--- What you should do ---
Count the lines of the records containing the string "that", treating uppercase and lowercase as different, and reply with the number alone.

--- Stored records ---
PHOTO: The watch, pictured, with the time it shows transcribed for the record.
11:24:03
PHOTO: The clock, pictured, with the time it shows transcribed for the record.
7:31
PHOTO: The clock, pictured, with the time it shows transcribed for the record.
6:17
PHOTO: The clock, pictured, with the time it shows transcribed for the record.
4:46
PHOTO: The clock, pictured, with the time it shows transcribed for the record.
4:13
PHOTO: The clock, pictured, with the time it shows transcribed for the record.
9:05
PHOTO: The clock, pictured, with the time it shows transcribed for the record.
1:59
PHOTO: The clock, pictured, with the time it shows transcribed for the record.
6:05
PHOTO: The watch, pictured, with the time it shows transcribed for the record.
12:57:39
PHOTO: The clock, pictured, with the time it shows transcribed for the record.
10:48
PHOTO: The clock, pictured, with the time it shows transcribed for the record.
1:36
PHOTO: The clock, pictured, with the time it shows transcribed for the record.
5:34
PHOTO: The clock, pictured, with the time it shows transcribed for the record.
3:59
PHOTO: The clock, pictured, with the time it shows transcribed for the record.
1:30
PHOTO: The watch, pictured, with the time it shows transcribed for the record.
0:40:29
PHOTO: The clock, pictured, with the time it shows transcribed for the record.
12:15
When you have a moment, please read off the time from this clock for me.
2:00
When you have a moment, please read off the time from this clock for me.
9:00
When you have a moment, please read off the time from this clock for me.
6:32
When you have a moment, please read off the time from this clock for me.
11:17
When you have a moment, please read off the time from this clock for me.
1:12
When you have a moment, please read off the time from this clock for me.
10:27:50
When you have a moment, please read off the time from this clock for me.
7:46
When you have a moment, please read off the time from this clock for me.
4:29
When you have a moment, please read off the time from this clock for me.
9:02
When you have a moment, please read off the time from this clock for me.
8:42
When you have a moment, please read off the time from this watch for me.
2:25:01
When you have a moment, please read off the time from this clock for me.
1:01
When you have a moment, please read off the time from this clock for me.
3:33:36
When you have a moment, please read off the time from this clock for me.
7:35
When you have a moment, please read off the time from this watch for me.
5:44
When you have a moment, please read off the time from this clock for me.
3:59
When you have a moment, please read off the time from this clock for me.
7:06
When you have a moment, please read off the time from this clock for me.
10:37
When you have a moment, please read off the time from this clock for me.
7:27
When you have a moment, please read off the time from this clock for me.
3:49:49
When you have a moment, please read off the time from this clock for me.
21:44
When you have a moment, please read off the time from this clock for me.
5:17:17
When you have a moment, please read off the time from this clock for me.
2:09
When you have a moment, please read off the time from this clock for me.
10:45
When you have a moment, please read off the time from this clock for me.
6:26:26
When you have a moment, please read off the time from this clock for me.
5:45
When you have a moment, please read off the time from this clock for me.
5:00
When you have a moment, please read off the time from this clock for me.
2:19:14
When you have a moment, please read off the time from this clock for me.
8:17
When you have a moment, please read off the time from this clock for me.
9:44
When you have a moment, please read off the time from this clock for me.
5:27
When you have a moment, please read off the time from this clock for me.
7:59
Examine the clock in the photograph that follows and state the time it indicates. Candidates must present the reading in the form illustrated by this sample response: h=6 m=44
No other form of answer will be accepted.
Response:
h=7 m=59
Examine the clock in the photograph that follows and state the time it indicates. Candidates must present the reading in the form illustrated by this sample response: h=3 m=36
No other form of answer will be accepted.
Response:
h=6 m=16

--- Correct result ---
2